What living or dead artists would you collaborate with if you could?
Björk, but I imagine I would only hold her back in the creative process.
What artist or style of music do you love that would surprise people?
R&B/Hip Hop Soul/Neo Soul. A lot of that stuff, especially from the ’90s.
What useful (or useless) skills do you have outside of music?
Asking what some would consider to be too many questions.
What do you collect?
Apparently fully written songs that I don’t get around to recording! There are too many!
What’s your idea of perfect happiness / total misery?
Perfect happiness is true freedom. Total misery is true enslavement.
What are you afraid of?
Both failure and success, I should think.
What would the title of your autobiography be?
The Lord of the Rings. Unless that’s taken.
Who should play you in the movie of your life?
Meryl Streep.
What’s your motto?
Mike Tyson Mysteries should have been renewed for a fifth season.
What’s always in your refrigerator?
The shelves.
If you could change one thing about yourself, what would it be?
I would be the proud owner of a Playstation 5.
What’s the silliest thing you believed as a child?
A teacher convinced me that adding chocolate to white milk removes the nutrients from the milk.
What’s the best and / or worst advice you were ever given?

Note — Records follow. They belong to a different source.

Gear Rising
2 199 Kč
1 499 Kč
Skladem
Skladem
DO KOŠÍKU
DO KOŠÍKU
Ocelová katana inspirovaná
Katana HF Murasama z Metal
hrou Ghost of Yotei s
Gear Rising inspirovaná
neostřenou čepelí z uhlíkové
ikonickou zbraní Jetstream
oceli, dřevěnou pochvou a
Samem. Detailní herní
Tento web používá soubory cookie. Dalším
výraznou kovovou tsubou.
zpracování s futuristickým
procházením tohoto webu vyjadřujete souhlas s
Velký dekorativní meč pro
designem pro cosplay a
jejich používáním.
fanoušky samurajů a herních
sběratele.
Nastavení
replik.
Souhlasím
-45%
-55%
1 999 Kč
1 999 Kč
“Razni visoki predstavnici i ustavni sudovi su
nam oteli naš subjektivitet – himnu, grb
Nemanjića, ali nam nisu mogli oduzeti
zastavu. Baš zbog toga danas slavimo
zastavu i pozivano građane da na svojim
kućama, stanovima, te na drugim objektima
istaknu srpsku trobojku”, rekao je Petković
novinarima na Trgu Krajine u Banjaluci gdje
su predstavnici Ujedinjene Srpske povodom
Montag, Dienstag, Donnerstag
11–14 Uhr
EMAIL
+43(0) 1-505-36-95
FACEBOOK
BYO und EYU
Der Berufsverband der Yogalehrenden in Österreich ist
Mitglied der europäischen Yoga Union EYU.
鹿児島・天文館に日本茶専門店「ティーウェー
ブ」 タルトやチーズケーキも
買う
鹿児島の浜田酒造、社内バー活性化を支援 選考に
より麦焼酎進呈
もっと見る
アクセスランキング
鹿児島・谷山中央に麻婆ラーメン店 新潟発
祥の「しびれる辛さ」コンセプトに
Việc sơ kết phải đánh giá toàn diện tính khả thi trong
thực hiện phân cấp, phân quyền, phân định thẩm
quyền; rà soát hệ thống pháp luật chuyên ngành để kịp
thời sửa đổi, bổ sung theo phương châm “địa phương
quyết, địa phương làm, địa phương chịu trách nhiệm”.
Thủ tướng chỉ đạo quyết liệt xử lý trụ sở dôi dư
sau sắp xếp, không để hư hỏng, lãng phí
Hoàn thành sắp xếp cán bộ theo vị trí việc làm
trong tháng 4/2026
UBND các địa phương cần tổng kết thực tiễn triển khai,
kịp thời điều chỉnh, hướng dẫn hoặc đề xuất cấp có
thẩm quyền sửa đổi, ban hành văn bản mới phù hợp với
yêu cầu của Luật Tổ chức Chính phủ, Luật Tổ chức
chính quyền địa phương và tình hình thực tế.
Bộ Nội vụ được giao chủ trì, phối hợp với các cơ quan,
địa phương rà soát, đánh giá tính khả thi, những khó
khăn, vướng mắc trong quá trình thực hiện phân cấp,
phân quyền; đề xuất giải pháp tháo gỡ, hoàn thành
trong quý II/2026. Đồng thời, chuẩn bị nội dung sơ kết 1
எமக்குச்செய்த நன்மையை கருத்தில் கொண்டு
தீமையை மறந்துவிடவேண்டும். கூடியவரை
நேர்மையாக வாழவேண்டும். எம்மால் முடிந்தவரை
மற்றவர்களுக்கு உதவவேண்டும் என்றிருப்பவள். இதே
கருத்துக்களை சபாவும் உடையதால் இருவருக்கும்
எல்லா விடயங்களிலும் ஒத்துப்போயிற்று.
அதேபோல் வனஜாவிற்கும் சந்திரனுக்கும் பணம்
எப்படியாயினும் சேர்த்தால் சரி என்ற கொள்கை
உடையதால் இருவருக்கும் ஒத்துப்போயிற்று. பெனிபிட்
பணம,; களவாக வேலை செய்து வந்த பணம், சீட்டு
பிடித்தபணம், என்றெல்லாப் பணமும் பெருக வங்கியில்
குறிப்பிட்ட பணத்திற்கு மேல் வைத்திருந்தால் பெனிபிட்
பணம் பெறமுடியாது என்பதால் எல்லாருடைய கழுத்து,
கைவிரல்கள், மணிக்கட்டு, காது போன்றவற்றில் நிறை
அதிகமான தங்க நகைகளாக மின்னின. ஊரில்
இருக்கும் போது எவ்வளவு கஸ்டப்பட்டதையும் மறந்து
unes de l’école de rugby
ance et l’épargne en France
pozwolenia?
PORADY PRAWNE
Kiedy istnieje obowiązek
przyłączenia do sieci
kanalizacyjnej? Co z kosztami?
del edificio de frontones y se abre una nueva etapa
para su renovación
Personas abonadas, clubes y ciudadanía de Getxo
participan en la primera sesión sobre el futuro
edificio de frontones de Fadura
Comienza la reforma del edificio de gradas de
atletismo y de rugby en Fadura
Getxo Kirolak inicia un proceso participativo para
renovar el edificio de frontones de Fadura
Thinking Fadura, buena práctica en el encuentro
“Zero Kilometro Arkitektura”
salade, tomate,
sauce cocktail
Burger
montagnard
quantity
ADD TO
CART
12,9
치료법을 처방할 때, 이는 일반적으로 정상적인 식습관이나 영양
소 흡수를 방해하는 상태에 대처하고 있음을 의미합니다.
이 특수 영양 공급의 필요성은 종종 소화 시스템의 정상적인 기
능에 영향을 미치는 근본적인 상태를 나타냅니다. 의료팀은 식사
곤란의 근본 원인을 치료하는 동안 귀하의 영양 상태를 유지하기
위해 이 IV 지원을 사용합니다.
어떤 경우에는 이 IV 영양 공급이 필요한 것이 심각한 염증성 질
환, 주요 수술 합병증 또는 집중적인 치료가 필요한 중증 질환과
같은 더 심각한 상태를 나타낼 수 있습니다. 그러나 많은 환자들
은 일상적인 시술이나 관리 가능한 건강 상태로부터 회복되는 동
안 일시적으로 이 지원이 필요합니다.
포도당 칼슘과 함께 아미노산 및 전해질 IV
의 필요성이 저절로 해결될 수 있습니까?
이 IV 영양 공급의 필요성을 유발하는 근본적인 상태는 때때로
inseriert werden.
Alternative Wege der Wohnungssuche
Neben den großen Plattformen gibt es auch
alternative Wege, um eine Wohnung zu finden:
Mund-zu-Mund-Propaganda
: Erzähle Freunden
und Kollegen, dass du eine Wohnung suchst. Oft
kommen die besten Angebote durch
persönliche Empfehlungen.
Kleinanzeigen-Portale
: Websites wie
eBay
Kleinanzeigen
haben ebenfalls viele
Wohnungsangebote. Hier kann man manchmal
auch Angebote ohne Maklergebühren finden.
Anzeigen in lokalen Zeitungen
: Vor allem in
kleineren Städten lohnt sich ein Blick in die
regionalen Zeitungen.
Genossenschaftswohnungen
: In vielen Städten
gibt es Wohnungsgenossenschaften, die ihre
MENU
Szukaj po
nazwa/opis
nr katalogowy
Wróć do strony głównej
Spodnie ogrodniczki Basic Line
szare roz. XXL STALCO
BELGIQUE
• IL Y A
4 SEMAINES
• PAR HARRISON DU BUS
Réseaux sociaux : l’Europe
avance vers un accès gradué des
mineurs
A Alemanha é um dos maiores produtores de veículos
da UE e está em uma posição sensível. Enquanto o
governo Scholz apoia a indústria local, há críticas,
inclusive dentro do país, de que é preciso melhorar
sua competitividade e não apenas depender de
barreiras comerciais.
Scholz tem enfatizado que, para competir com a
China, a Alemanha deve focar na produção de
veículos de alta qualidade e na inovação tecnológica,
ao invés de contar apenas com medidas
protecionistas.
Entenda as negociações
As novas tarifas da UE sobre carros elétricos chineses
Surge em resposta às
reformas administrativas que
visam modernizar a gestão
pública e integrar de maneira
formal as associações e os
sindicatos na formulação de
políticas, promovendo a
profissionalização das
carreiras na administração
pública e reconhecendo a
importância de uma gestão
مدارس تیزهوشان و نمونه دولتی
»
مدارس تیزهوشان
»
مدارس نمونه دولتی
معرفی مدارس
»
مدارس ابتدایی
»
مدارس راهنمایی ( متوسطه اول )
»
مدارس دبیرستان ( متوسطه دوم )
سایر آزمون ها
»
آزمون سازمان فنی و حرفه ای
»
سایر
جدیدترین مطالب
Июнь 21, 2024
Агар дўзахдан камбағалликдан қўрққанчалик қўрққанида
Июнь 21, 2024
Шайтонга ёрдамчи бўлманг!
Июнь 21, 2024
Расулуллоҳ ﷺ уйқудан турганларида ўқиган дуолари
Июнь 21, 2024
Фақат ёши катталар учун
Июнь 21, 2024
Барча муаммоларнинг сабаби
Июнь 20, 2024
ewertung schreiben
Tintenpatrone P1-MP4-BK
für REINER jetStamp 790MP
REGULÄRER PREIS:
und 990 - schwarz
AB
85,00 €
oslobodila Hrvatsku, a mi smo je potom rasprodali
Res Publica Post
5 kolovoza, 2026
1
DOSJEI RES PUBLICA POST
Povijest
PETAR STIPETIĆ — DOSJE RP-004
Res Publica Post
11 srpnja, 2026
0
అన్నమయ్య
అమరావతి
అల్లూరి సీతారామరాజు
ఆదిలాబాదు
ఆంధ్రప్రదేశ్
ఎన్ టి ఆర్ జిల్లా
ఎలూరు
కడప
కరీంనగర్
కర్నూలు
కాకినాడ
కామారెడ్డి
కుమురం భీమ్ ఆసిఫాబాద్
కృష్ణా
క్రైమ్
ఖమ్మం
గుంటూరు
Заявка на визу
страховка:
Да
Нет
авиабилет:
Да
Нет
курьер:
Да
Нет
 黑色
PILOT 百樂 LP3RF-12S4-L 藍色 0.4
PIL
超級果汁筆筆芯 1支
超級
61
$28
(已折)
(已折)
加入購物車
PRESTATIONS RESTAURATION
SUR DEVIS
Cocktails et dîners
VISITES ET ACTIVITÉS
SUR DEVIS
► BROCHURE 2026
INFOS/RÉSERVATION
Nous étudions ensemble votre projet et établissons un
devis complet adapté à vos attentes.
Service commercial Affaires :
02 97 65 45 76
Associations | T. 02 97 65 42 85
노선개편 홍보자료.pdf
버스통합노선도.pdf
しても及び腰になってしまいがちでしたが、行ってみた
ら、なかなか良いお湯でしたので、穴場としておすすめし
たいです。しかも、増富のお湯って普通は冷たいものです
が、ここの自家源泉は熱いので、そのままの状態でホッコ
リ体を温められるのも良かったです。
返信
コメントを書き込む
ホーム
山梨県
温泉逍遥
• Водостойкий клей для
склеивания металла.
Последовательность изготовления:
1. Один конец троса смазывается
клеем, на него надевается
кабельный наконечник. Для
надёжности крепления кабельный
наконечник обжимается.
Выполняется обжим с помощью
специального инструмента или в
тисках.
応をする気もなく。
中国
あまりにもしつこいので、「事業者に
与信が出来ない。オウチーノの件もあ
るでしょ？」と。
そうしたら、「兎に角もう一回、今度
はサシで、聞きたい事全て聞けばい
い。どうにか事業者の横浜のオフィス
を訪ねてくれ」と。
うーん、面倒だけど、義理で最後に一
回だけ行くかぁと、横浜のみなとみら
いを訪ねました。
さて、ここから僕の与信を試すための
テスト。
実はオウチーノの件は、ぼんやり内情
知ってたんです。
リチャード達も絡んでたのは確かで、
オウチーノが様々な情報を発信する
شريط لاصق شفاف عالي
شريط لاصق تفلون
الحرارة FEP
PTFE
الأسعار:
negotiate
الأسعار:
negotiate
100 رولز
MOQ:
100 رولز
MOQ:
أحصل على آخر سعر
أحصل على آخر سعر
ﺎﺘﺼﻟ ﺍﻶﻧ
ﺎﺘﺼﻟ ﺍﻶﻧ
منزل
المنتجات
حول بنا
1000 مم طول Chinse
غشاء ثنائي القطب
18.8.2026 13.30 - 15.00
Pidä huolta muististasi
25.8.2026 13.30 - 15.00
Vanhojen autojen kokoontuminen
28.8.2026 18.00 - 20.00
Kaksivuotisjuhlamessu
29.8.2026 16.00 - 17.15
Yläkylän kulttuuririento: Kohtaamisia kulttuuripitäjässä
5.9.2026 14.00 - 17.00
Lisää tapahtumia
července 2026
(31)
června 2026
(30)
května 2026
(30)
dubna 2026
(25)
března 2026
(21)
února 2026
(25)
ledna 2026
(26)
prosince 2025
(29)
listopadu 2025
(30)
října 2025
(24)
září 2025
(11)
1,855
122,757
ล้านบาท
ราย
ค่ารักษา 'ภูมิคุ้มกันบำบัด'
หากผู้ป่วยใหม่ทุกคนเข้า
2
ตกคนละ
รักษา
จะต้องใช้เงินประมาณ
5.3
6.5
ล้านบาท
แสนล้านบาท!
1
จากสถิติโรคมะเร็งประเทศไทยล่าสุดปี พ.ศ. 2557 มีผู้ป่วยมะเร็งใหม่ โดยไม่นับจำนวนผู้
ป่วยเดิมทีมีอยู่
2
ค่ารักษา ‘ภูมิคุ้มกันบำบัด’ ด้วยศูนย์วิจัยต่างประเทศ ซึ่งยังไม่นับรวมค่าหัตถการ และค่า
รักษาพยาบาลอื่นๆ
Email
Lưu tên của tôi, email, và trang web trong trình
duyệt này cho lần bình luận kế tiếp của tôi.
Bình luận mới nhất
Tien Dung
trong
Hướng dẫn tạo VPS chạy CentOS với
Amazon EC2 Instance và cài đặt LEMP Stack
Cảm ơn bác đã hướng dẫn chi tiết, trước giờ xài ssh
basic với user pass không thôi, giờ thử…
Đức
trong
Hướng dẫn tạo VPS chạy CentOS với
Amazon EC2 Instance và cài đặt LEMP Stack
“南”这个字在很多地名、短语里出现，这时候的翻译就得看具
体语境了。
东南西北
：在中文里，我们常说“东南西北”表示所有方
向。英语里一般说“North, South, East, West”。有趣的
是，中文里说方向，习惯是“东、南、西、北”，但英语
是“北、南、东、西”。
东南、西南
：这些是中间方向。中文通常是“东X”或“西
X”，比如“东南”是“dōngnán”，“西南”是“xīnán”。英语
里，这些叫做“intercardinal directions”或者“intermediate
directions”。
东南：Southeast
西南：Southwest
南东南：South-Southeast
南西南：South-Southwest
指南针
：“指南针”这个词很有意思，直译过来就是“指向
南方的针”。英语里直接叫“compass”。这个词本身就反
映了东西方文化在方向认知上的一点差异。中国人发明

I am speaking truthfully when I say that no advice comes to mind. So either I have been given very little advice in my lifetime, or I am unwaveringly stubborn and it did not sink in. I suppose I have picked up on the importance of gratitude, even if this may not have been communicated as direct advice, and it is something that is very important to me. So in that spirit, I would very much like to thank you for your time and for the challenge of playing 20 Questions with Tinnitist! Cheers!